# [YOUR INSTRUCTIONS]
Transcription task. Write out each entry verbatim and exclude any image.

# [DATASET EXCERPTS]
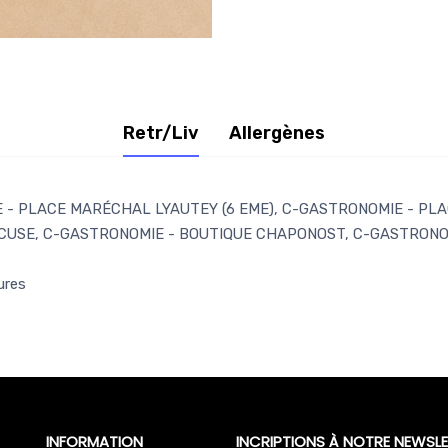
Retr/Liv
Allergènes
- PLACE MARÉCHAL LYAUTEY (6 EME), C-GASTRONOMIE - PLAC
CUSE, C-GASTRONOMIE - BOUTIQUE CHAPONOST, C-GASTRONOM
ures
INFORMATION
INCRIPTIONS À NOTRE NEWSLE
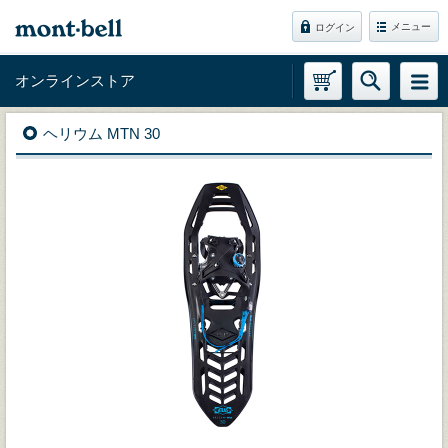
メニュー
ログイン
オンラインストア
ヘリウム MTN 30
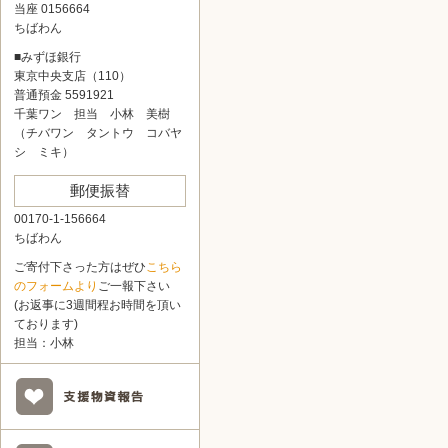
当座 0156664
ちばわん
■みずほ銀行
東京中央支店（110）
普通預金 5591921
千葉ワン 担当 小林 美樹
（チバワン タントウ コバヤ
シ ミキ）
郵便振替
00170-1-156664
ちばわん
ご寄付下さった方はぜひ
こちら
のフォームより
ご一報下さい
(お返事に3週間程お時間を頂い
ております)
担当：小林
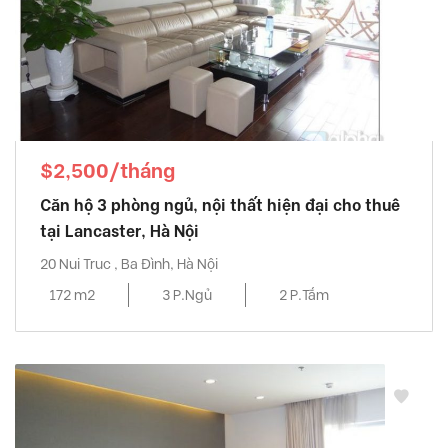
$2,500/tháng
Căn hộ 3 phòng ngủ, nội thất hiện đại cho thuê
tại Lancaster, Hà Nội
20 Nui Truc , Ba Đình, Hà Nội
172 m2
3 P.Ngủ
2 P.Tắm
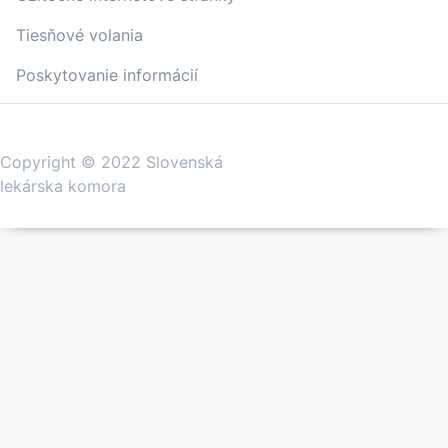
Tiesňové volania
Poskytovanie informácií
Copyright © 2022 Slovenská
lekárska komora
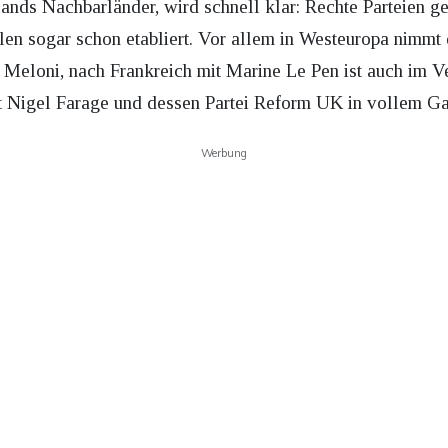
ands Nachbarländer, wird schnell klar: Rechte Parteien g
len sogar schon etabliert. Vor allem in Westeuropa nimmt d
 Meloni, nach Frankreich mit Marine Le Pen ist auch im V
 Nigel Farage und dessen Partei Reform UK in vollem G
Werbung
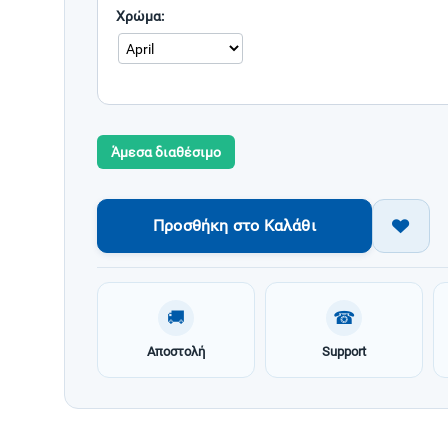
Χρώμα:
Άμεσα διαθέσιμο
Προσθήκη στο Καλάθι
🚚
☎
Αποστολή
Support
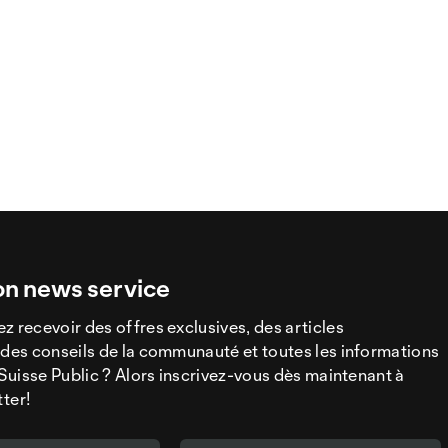
on news service
z recevoir des offres exclusives, des articles
 des conseils de la communauté et toutes les informations
a Suisse Public ? Alors inscrivez-vous dès maintenant à
tter!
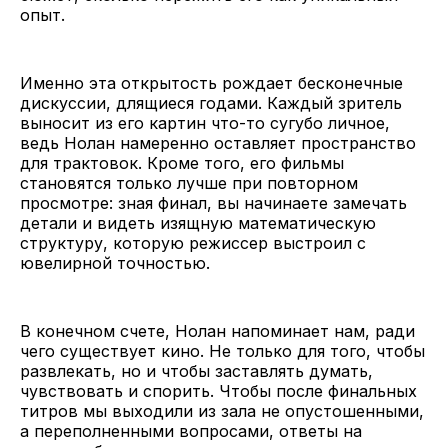
опыт.
Именно эта открытость рождает бесконечные
дискуссии, длящиеся годами. Каждый зритель
выносит из его картин что-то сугубо личное,
ведь Нолан намеренно оставляет пространство
для трактовок. Кроме того, его фильмы
становятся только лучше при повторном
просмотре: зная финал, вы начинаете замечать
детали и видеть изящную математическую
структуру, которую режиссер выстроил с
ювелирной точностью.
В конечном счете, Нолан напоминает нам, ради
чего существует кино. Не только для того, чтобы
развлекать, но и чтобы заставлять думать,
чувствовать и спорить. Чтобы после финальных
титров мы выходили из зала не опустошенными,
а переполненными вопросами, ответы на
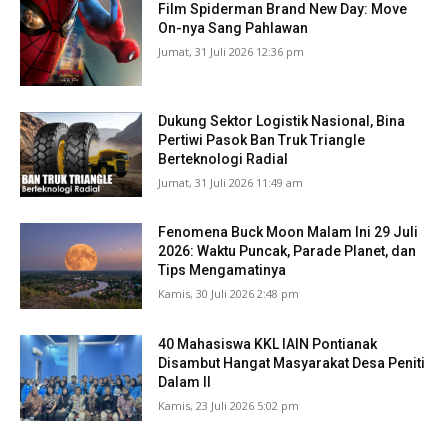
Film Spiderman Brand New Day: Move
On-nya Sang Pahlawan
Jumat, 31 Juli 2026 12:36 pm
Dukung Sektor Logistik Nasional, Bina
Pertiwi Pasok Ban Truk Triangle
Berteknologi Radial
Jumat, 31 Juli 2026 11:49 am
Fenomena Buck Moon Malam Ini 29 Juli
2026: Waktu Puncak, Parade Planet, dan
Tips Mengamatinya
Kamis, 30 Juli 2026 2:48 pm
40 Mahasiswa KKL IAIN Pontianak
Disambut Hangat Masyarakat Desa Peniti
Dalam II
Kamis, 23 Juli 2026 5:02 pm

# [YOUR SOLUTION]
Retr/Liv
Allergènes
- PLACE MARÉCHAL LYAUTEY (6 EME), C-GASTRONOMIE - PLAC
CUSE, C-GASTRONOMIE - BOUTIQUE CHAPONOST, C-GASTRONOM
ures
INFORMATION
INCRIPTIONS À NOTRE NEWSLE
メニュー
ログイン
オンラインストア
ヘリウム MTN 30
当座 0156664
ちばわん
■みずほ銀行
東京中央支店（110）
普通預金 5591921
千葉ワン 担当 小林 美樹
（チバワン タントウ コバヤ
シ ミキ）
郵便振替
00170-1-156664
ちばわん
ご寄付下さった方はぜひ
こちら
のフォームより
ご一報下さい
(お返事に3週間程お時間を頂い
ております)
担当：小林
$2,500/tháng
Căn hộ 3 phòng ngủ, nội thất hiện đại cho thuê
tại Lancaster, Hà Nội
20 Nui Truc , Ba Đình, Hà Nội
172 m2
3 P.Ngủ
2 P.Tắm
Tiesňové volania
Poskytovanie informácií
Copyright © 2022 Slovenská
lekárska komora
ands Nachbarländer, wird schnell klar: Rechte Parteien g
len sogar schon etabliert. Vor allem in Westeuropa nimmt d
 Meloni, nach Frankreich mit Marine Le Pen ist auch im V
 Nigel Farage und dessen Partei Reform UK in vollem G
Werbung
Χρώμα:
Άμεσα διαθέσιμο
Προσθήκη στο Καλάθι
🚚
☎
Αποστολή
Support
on news service
z recevoir des offres exclusives, des articles
 des conseils de la communauté et toutes les informations
a Suisse Public ? Alors inscrivez-vous dès maintenant à
tter!
опыт.
Именно эта открытость рождает бесконечные
дискуссии, длящиеся годами. Каждый зритель
выносит из его картин что-то сугубо личное,
ведь Нолан намеренно оставляет пространство
для трактовок. Кроме того, его фильмы
становятся только лучше при повторном
просмотре: зная финал, вы начинаете замечать
детали и видеть изящную математическую
структуру, которую режиссер выстроил с
ювелирной точностью.
В конечном счете, Нолан напоминает нам, ради
чего существует кино. Не только для того, чтобы
развлекать, но и чтобы заставлять думать,
чувствовать и спорить. Чтобы после финальных
титров мы выходили из зала не опустошенными,
а переполненными вопросами, ответы на
Film Spiderman Brand New Day: Move
On-nya Sang Pahlawan
Jumat, 31 Juli 2026 12:36 pm
Dukung Sektor Logistik Nasional, Bina
Pertiwi Pasok Ban Truk Triangle
Berteknologi Radial
Jumat, 31 Juli 2026 11:49 am
Fenomena Buck Moon Malam Ini 29 Juli
2026: Waktu Puncak, Parade Planet, dan
Tips Mengamatinya
Kamis, 30 Juli 2026 2:48 pm
40 Mahasiswa KKL IAIN Pontianak
Disambut Hangat Masyarakat Desa Peniti
Dalam II
Kamis, 23 Juli 2026 5:02 pm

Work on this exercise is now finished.